We arrived at a compromise: that Ros & Guil were in a limbo of sorts. Neither alive or dead. You got the feeling that the drawing of the curtains did not mean the end - that Ros & Guil were doomed to start the whole thing over again until they finally figured shit out. But they are, after all, characters in a play. So it's basically a metatheatrical casualty loop that Lula compared to "one of those Star Trek episodes." A play within a play within a play, with an invisible scriptwriter somewhere, or, more accurately, a variation of Voltaire's "cosmic clockmaker" who got the whole thing rolling and then walked away. "Wheels have been set in motion," Guil, the more sensible of the two, observes, "and they have their own pace, to which we are . . . condemned. Each move is dictated by the previous one - that is the meaning of order."He then recalls a Chinese philosopher who had dreamed he was a butterfly and spent the rest of his life wondering if he was a butterfly dreaming that he was a philosopher. You have to envy his certainty, Guil concluded.

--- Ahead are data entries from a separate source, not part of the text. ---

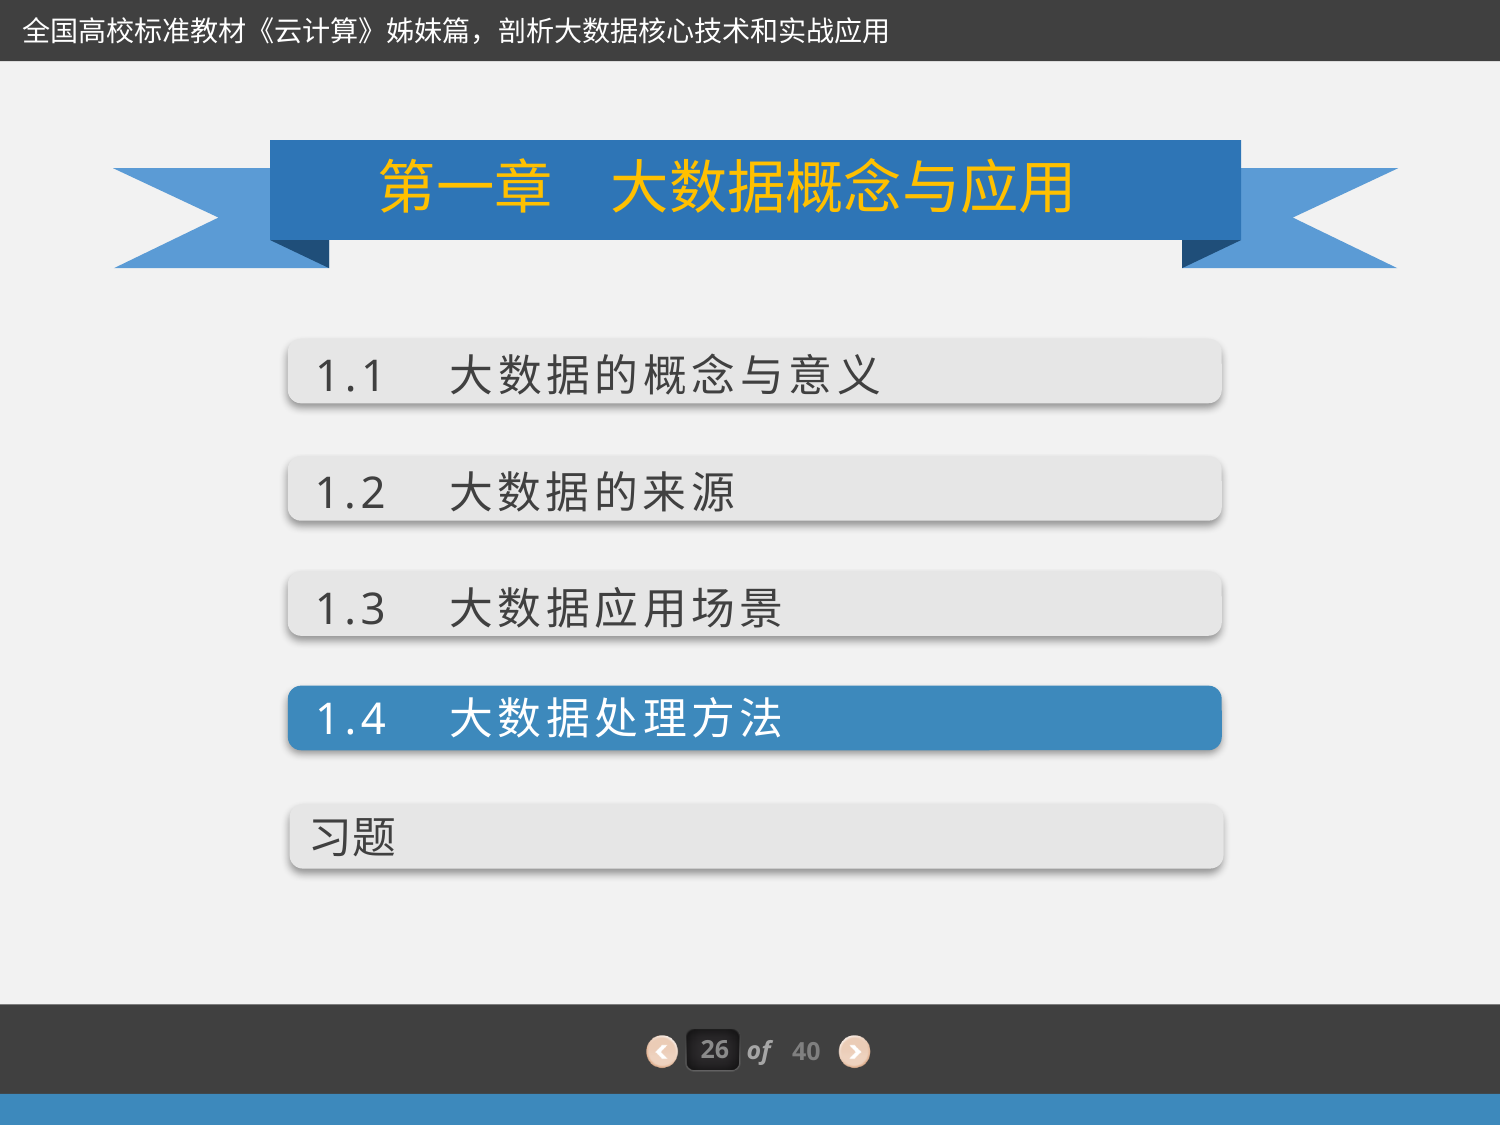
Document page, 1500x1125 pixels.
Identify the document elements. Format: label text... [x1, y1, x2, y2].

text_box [287, 455, 1222, 526]
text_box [287, 338, 1222, 409]
picture [683, 1025, 744, 1076]
text_box [0, 1003, 1500, 1093]
text_box 全国高校标准教材《云计算》姊妹篇，剖析大数据核心技术和实战应用 [7, 6, 906, 55]
picture [837, 1033, 872, 1069]
text_box [0, 1093, 1500, 1125]
text_box 习题 [288, 802, 1225, 870]
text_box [287, 571, 1222, 642]
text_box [113, 139, 1399, 269]
text_box 40 [777, 1028, 836, 1073]
text_box of [745, 1027, 786, 1072]
text_box [394, 1020, 745, 1081]
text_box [287, 682, 1222, 752]
text_box [0, 0, 1500, 62]
picture [644, 1033, 679, 1069]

Meanwhile, Padfoot was properly horrified that I had seen neither the Rosencrantz & Guildenstern Are Dead movie nor The Princess Bride! I promised to rectify the situation as soon as possible. Although I can't quite bring myself to be all that enthusiastic about a kid's fantasy story, I really must see the film version of this, which was directed by none other than Thomas Stoppard himself. Plays really are meant to be seen, not read, and having already seen Hamlet onstage, I look forward to the translation of Stoppard's words into acting.

Up next: Brave New World, yet another twentieth century Shakespeare reference!

Previous Selections:
Mother Night
Something Wicked This Way Comes




The rest of the group was quite silly over Gary Oldman, who played Sirius Black in the Harry Potter films. So while we're on the subject of Shakespeare and sci-fi/fantasy actors, I give you Ian McDiarmid in the BBC's 1979 production of Macbeth, also starring Ian McKlellen (Gandalf in the LOTR films) in the title role.



Can you believe that cute little redhead became Emperor Palpatine???